Когда он говорит вещи, подобные этой, то начинает с политических обличительных речей, взятых с прокоммунистических сайтов. Я подавляю в себе порыв сказать ему: «Заткнись, Леви», и привести миллион контраргументов, которые могли бы сломать его доводы. Но сдерживаюсь, потому что он бы начал использовать свою логику, а я закончу тем, что не смогу дышать, не говоря уже о том, чтобы спорить должным образом. Все это заставляет меня ненавидеть его. А я не хочу его ненавидеть, особенно здесь, не в тени Версаля под взглядом окон, из которых когда-то выглядывала Мария-Антуанетта. Здесь я просто хочу чувствовать чудо и старую грусть. Но Леви не позволит мне сделать это.
— Ты же знаешь, что Мария-Антуанетта была полной дурой, да? — спрашивает он.
— О, Леви, пожалуйста, просто остановись, — стону я.
— Почему? Ты же не знаешь ее. Она - не твой предок или что-то в этом роде. Почему тебя это волнует?
Я даже не могу начать что-то объяснять. Не имеет значения, что я скажу. Он просто не поймет мою симпатию, которую ощущаю по отношению к ней – к молодой девушке, которая вырвалась из страны, вышла замуж и переехала вместе с мужем, едва зная язык. Ей нужно было изучить правила нового двора. смириться с браком без любви, но при этом постоянно выполнять супружеские обязанности. А затем иметь дело с французским народом, который отправил ее и всю ее семью прямо в лапы смерти.
— Ты же знаешь, что, вероятнее всего, она была безграмотной, да? Ей было наплевать на народ. Ее заботила только ее собственная задница.
— Ничто из этого не было ее ошибкой, — говорю я, взвешивая каждое слово.
Леви морщится:
— Она даже не попыталась понять, на что была похожа жизнь обычного горожанина. Она просто весь день наяривала круги по этому месту, позволяя слугам делать для нее все.
— Мария родилась и выросла в аристократической среде. Она никогда не знала жизни простолюдина. Ее целенаправленно держали в неведении. Это не ее вина.
— Она могла бы попытаться.
— Леви, было бы разумно, если бы я волновалась из-за того, что ты не понимаешь состояние трехпалого ленивца? Или горбатого кита? Или любой другой формы жизни, которая отличается от жизни подростка?
Он уставился, но не на меня. Он смотрел на окна и туристов, которые стоят вместе с нами в очереди.
— Мария просто хотела сидеть целый день, — говорит он, — с красивыми, дорогими вещами, окружавшими ее все время. Сидеть и ничего не делать.
Я стону. Столько сил, чтобы попытаться переубедить его.
— Ты ничего не знаешь.
— Кейра, это ты ничего не знаешь.
Я складываю руки на груди. Он достал меня, но я упрямая. Даже упрямее, чем старый мул.
— Без разницы.
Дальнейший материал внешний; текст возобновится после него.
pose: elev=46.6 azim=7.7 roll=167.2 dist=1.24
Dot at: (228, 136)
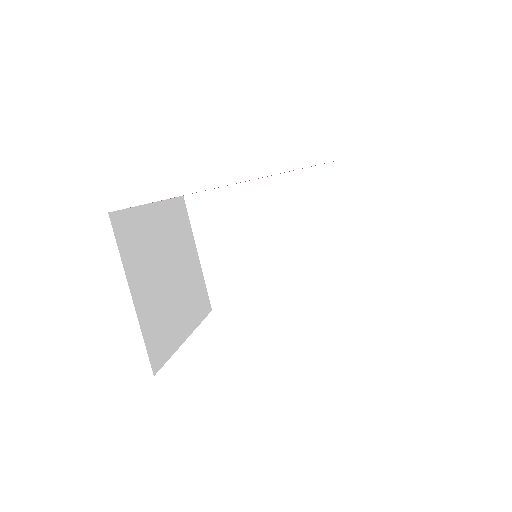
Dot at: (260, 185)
Давай просто зайдем внутрь и посмотрим на эти красивые и дорогие вещи.
Взгляд Леви мутнеет, но он ничего не говорит.
И, слава богу. Потому что, оказавшись внутри под украшенным фресками потолком, который словно покрывает квадратную милю, я не хочу слышать раздражающий голос Леви, ворчащий о том, что нарисовать все это стоило художнику жизни. Я раскошеливаюсь на аудиогид, и выключаю пессимизм брата. Я настраиваю дрянную мелодию клавесина, а английский джентльмен кормит лакомыми кусками информации.
Каждая комната ведет в следующую, наслаиваясь друг на друга. Тут нет прихожих или коридоров. В прошлом здесь перед каждой дверью стояли солдаты, решающие, кто может пройти в следующую комнату. Людям было позволено войти во дворец, свободно блуждать во внутренних двориках и внешних комнатах. Нужно было быть более приближенным к королевскому двору, чтобы пройти дальше. И это становилось все более выборочным процессом до тех пор, пока только несколько привилегированных персон могли входить в самые маленькие комнаты дворца и иметь больше шансов побыть наедине с королевой или королем.